CONMED Corporation (NYSE: CNMD) has received a downgrade from equities research analysts at Zacks Research, who shifted their rating from “hold” to “strong sell.” This change, reported on November 6, 2023, reflects growing concerns about the company’s stock performance amid recent financial developments.
Multiple analysts have recently reassessed their positions on CONMED, further complicating its market outlook. JPMorgan Chase & Co. lowered their price target from $58.00 to $52.00 while maintaining a “neutral” rating. Similarly, Piper Sandler adjusted their price target from $68.00 to $55.00 but kept an “overweight” rating. On the other hand, Bank of America reduced their price objective from $65.00 to $52.00 and also set a “neutral” rating. Wells Fargo & Company issued a price decrease from $57.00 to $47.00, categorizing the stock as “equal weight.”
The consensus among analysts indicates a cautious approach, with one analyst rating the stock as a Buy, five issuing Hold ratings, and two providing Sell ratings. According to MarketBeat, the current average rating for CONMED is “Reduce,” with an average target price of $53.67.
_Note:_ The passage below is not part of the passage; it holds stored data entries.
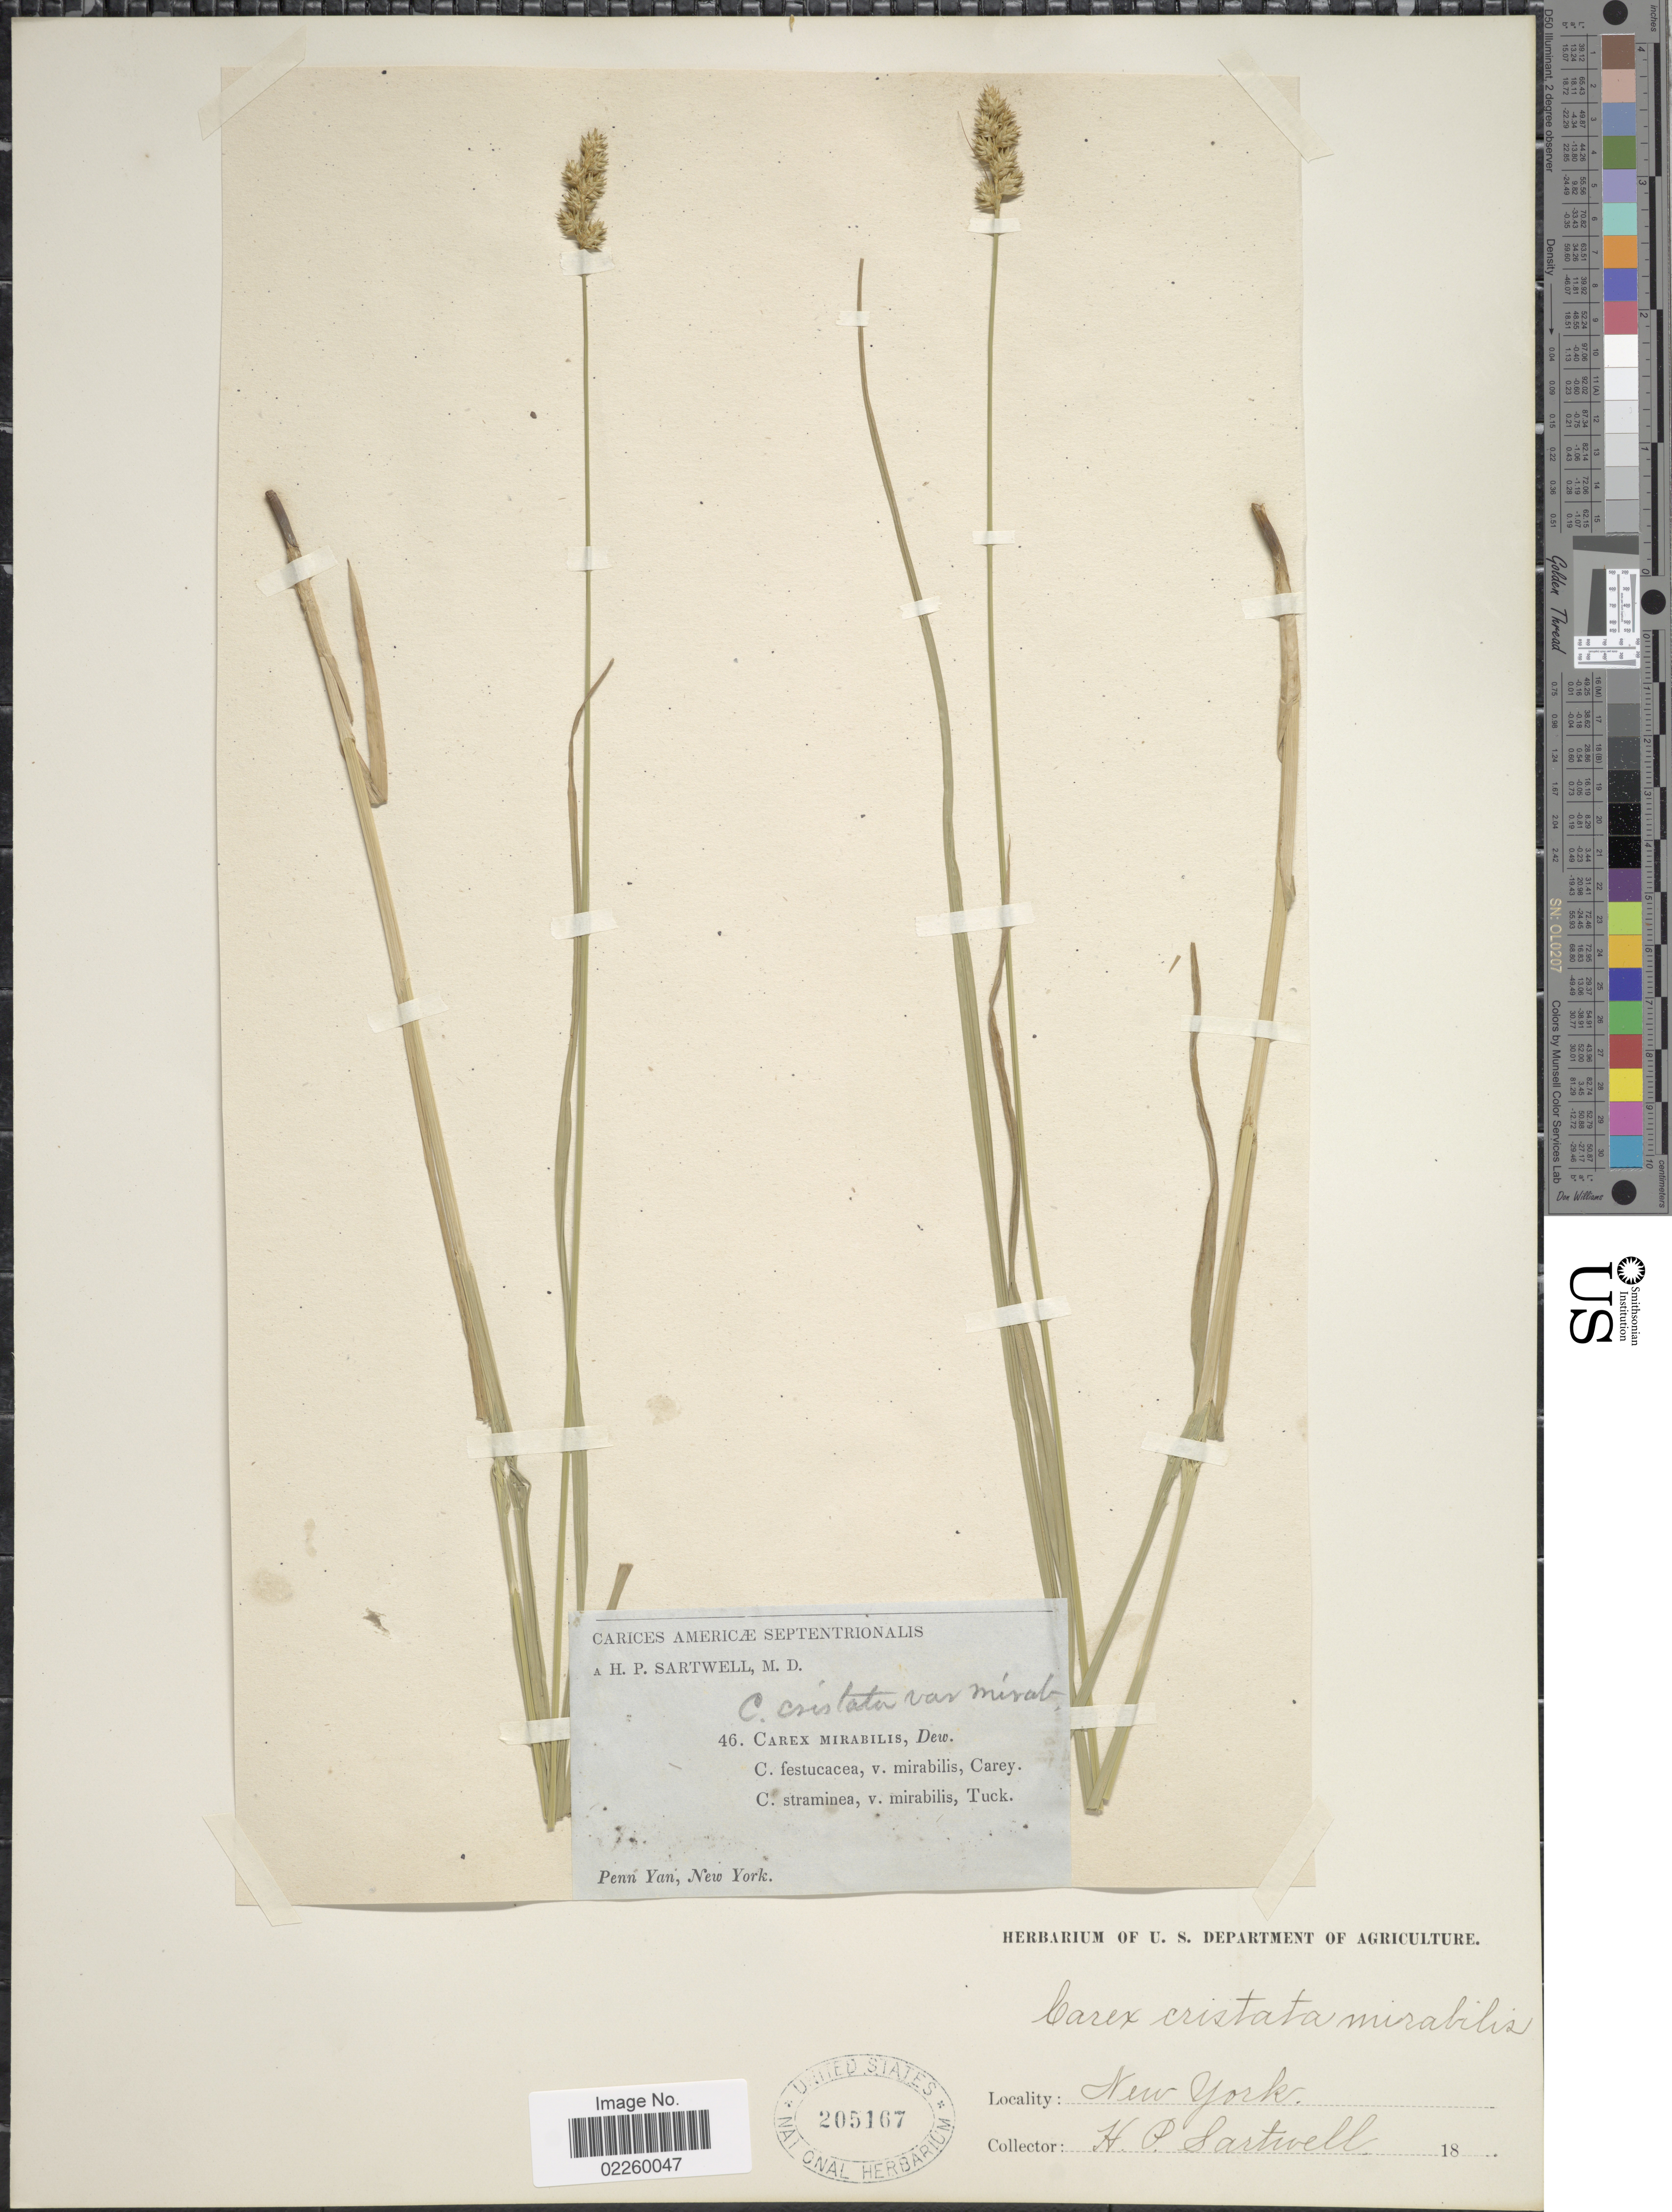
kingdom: Plantae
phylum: Tracheophyta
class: Liliopsida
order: Poales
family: Cyperaceae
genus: Carex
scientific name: Carex cristatella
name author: Britton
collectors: H. P. Sartwell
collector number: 46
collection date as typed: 18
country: United States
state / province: New York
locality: Penn Yan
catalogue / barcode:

Recent Financial Performance
CONMED recently reported its quarterly earnings on November 5, 2023, revealing earnings per share (EPS) of $1.08, exceeding analysts’ expectations of $1.05 by $0.03. The company recorded a net margin of 4.75% and a return on equity of 14.22%. Revenue for the quarter stood at $337.93 million, surpassing the consensus estimate of $334.76 million. This performance marks a 6.7% increase in revenue compared to the same quarter last year, where the company reported an EPS of $1.05.
Looking ahead, CONMED has projected its fiscal year 2025 EPS guidance to be between $4.480 and $4.530, while analysts predict the company will achieve an EPS of $4.35 for the current year.
Institutional Investments Shift
Recent changes in institutional trading reflect a dynamic investment landscape for CONMED. Notably, Keeler Thomas Management LLC acquired a new position valued at approximately $1,081,000 in the second quarter. Dynamic Technology Lab Private Ltd also entered a new position worth around $659,000.
In addition, Aurora Investment Counsel increased its stake in CONMED by 39.3% during the same period, owning 24,580 shares valued at $1,280,000 after purchasing an additional 6,930 shares. Nordea Investment Management AB slightly grew its holdings by 0.7%, holding 75,441 shares now valued at $3,948,000. Finally, Ninety One UK Ltd also acquired a new position in the company valued at about $1,002,000.
Founded in 1970 and headquartered in Utica, New York, CONMED Corporation specializes in developing and manufacturing surgical devices and accessories for minimally invasive procedures across various medical fields, including orthopedics, general surgery, gastroenterology, and gynecology.
As the stock market reacts to these developments and analysts continue to adjust their ratings, the future trajectory of CONMED remains a focal point for investors and market watchers alike.